Mark Hemingway at National Review Online has a very bizarre column up today:
[W]hen Sarkozy declared in the House chamber that a nuclear Iran was unacceptable--a significant number (though by no means a majority) of Democrats did not rise with the rest of the audience for the standing ovation that ensued. That’s right, a couple dozen members of Congress are more dovish than the president of France on a pressing matter of international security.
Can it really be possible that not every single one of the 535 members of Congress is more hawkish than a center-right president of France? Don't they know that the French are cheese-eating surrender monkeys? What does that make Dennis Kucinich and Lynn Woolsey? God forbid there should be any part at all of the American political spectrum further to the left than any part of France's!
We also learn that "though much has been made of the fact that Sarkozy’s address did not mention Iraq, Sarkozy made it clear that he stands beside America in the war on terror." But hold on, I thought Iraq was the central front in the war on terror.

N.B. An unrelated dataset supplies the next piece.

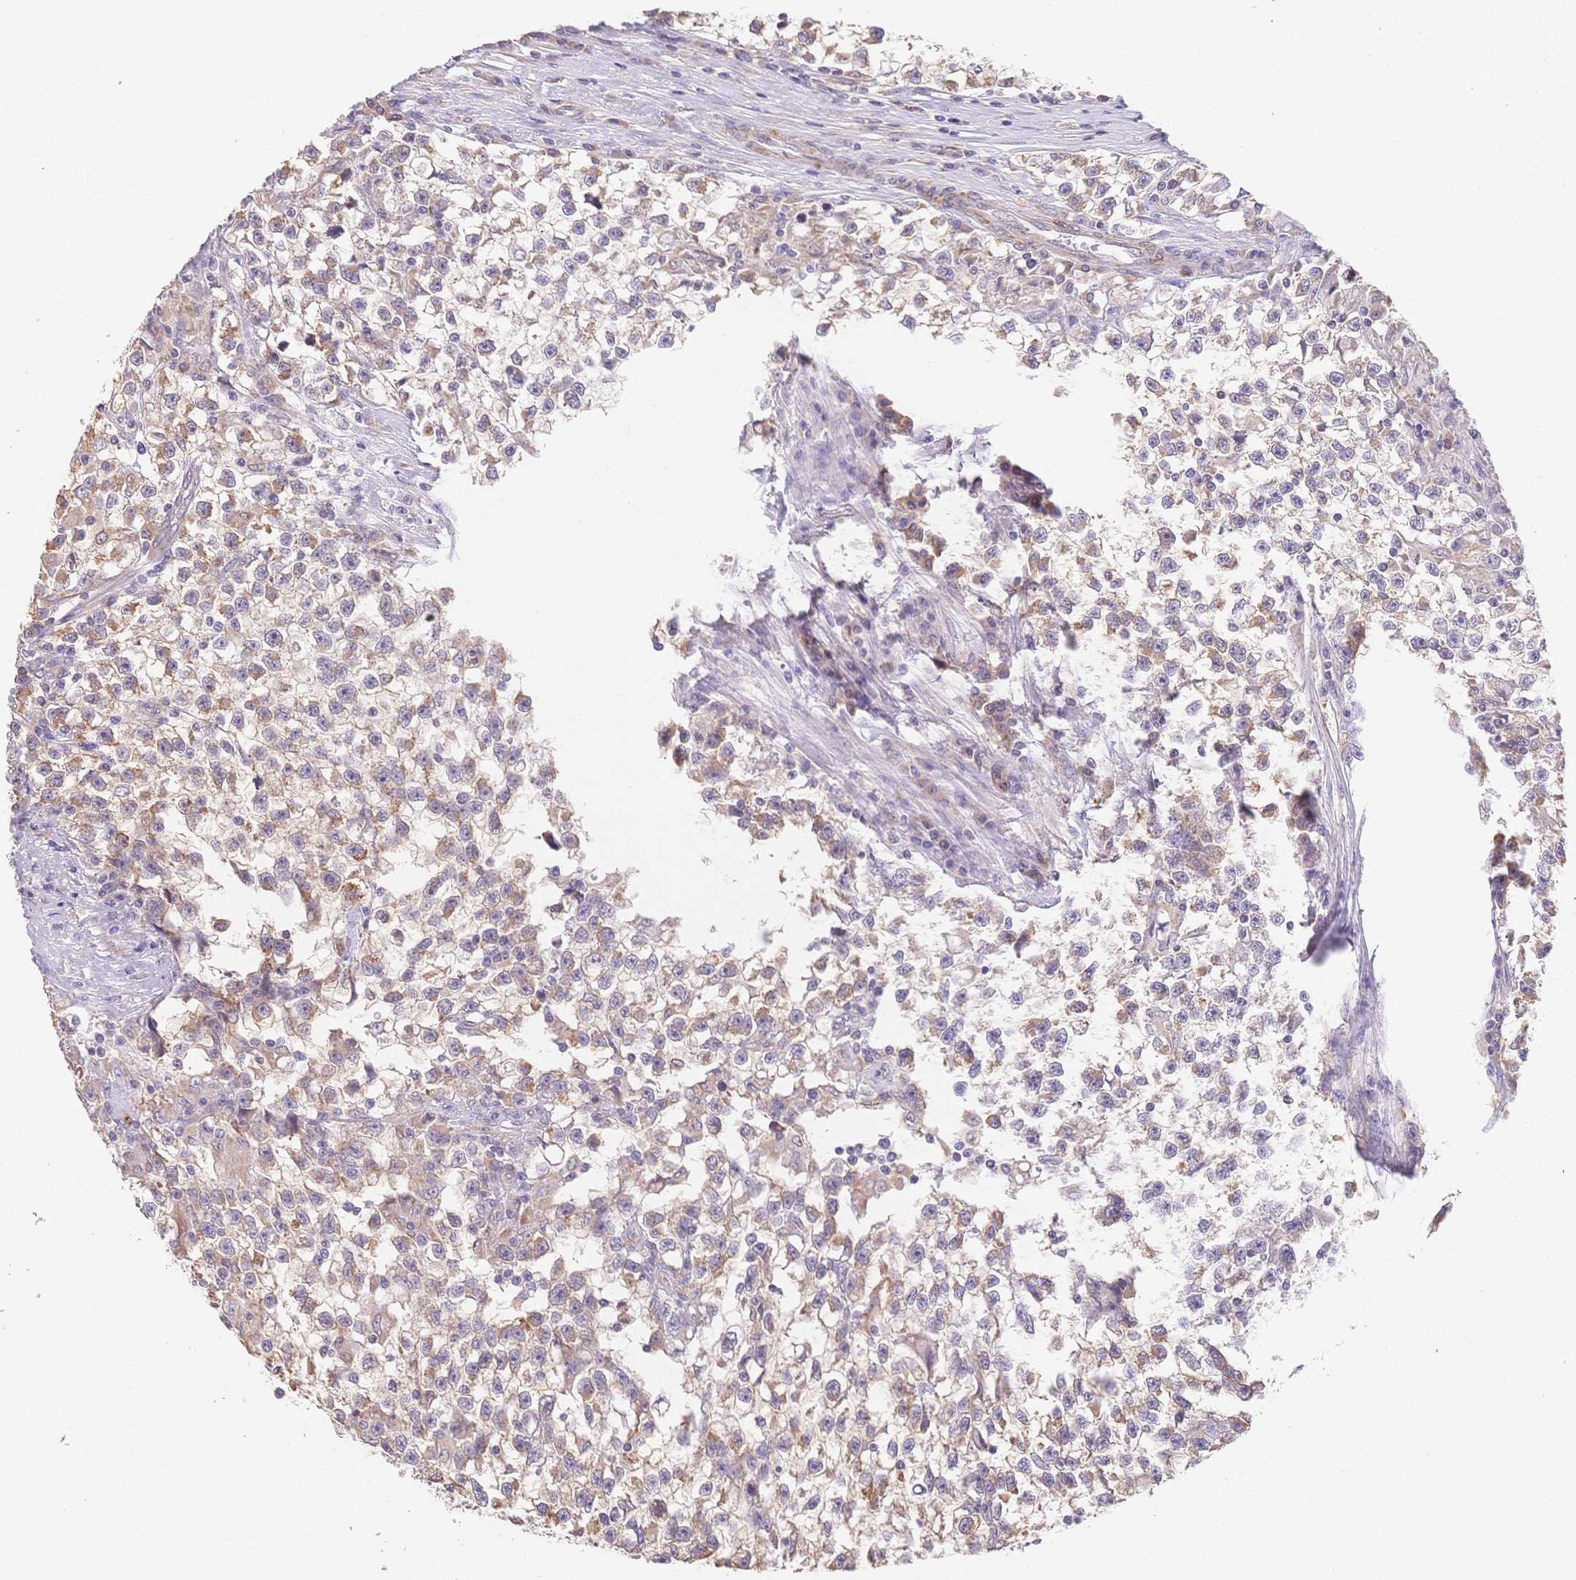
{"staining": {"intensity": "weak", "quantity": "25%-75%", "location": "cytoplasmic/membranous"}, "tissue": "testis cancer", "cell_type": "Tumor cells", "image_type": "cancer", "snomed": [{"axis": "morphology", "description": "Seminoma, NOS"}, {"axis": "topography", "description": "Testis"}], "caption": "Tumor cells demonstrate low levels of weak cytoplasmic/membranous staining in about 25%-75% of cells in human seminoma (testis).", "gene": "HS3ST5", "patient": {"sex": "male", "age": 31}}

How can Sarkozy be standing by our side in the war on terror without supporting us in its most important campaign?
Finally, Hemingway tells us Sarkozy "spent considerable time addressing the American perception that France is ungrateful for U.S. support in the last century." It's a good thing no major conservative opinion outlets have helped perpetuate that myth! Oh, wait.
--Josh Patashnik
Update: The title of this blog post has been corrected for gender agreement.